Number of shadow topics in the respective states. Labeled by shadow_link_name and state to monitor topic state distribution across your shadow links.

redpanda_shadow_link_total_records_fetched

Count

The total number of records fetched by the sharded replicator (records received by the client). Monitor by shadow_link_name and shard to track message throughput from the source.

redpanda_shadow_link_total_records_written

Count

The total number of records written by a sharded replicator (records written to the write_at_offset_stm). Uses shadow_link_name and shard labels to monitor message throughput to the shadow cluster.

See also: Public Metrics

Monitoring best practices

Health check procedures

Establish regular monitoring workflows to ensure shadow link health:

  • Operator

  • Helm

# Check all shadow links are synced and healthy
kubectl get shadowlink --namespace <shadow-namespace>

# View detailed status for a specific shadow link
kubectl describe shadowlink --namespace <shadow-namespace> <shadowlink-name>

# Check for any shadow links with issues (not synced)
kubectl get shadowlink --namespace <shadow-namespace> -o json | \
  jq '.items[] | select(.status.conditions[] | select(.type=="Synced" and .status!="True")) | .metadata.name'
# Check all shadow links are active
kubectl exec --namespace <shadow-namespace> <shadow-pod-name> --container redpanda -- \
  rpk shadow list | grep -v "ACTIVE" || echo "All shadow links healthy"

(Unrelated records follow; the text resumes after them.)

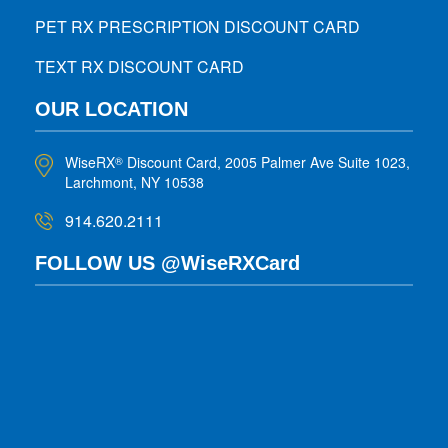
PET RX PRESCRIPTION DISCOUNT CARD
TEXT RX DISCOUNT CARD
OUR LOCATION
WiseRX
Discount Card, 2005 Palmer Ave Suite 1023,
®
Larchmont, NY 10538
914.620.2111
FOLLOW US @WiseRXCard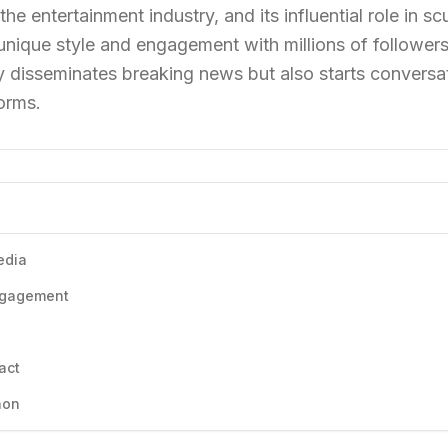
 the entertainment industry, and its influential role in s
 unique style and engagement with millions of followers
 disseminates breaking news but also starts conversat
orms.
edia
Engagement
act
non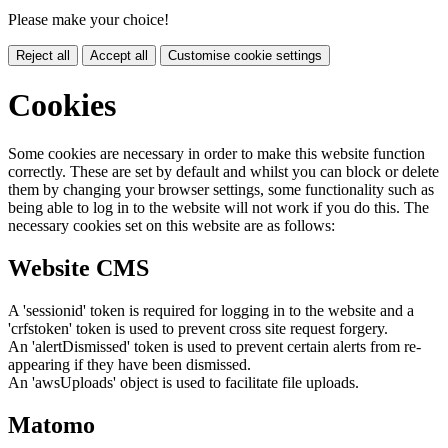
Please make your choice!
Reject all
Accept all
Customise cookie settings
Cookies
Some cookies are necessary in order to make this website function
correctly. These are set by default and whilst you can block or delete
them by changing your browser settings, some functionality such as
being able to log in to the website will not work if you do this. The
necessary cookies set on this website are as follows:
Website CMS
A 'sessionid' token is required for logging in to the website and a
'crfstoken' token is used to prevent cross site request forgery.
An 'alertDismissed' token is used to prevent certain alerts from re-
appearing if they have been dismissed.
An 'awsUploads' object is used to facilitate file uploads.
Matomo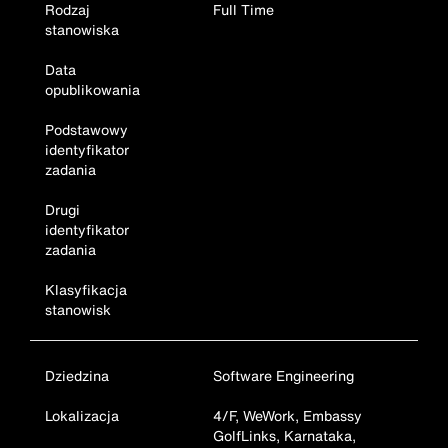
Rodzaj
Full Time
stanowiska
Data
opublikowania
Podstawowy
identyfikator
zadania
Drugi
identyfikator
zadania
Klasyfikacja
stanowisk
Dziedzina
Software Engineering
Lokalizacja
4/F, WeWork, Embassy
GolfLinks, Karnataka,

# Monitor lag for critical topics
kubectl exec --namespace <shadow-namespace> <shadow-pod-name> --container redpanda -- \
  rpk shadow status <shadow-link-name> | grep -E "LAG|Lag"

Alert conditions

Configure monitoring alerts for the following conditions, which indicate problems with Shadowing:

  • High replication lag: When redpanda_shadow_link_shadow_lag exceeds your RPO requirements

  • Connection errors: When redpanda_shadow_link_client_errors increases rapidly

  • Topic state changes: When topics move to FAULTED state

  • Task failures: When replication tasks enter FAULTED or NOT_RUNNING states

  • Throughput drops: When bytes/records fetched drops significantly

  • Link unavailability: When tasks show LINK_UNAVAILABLE indicating source cluster connectivity issues

For more information about shadow link tasks and their states, see Shadow link tasks.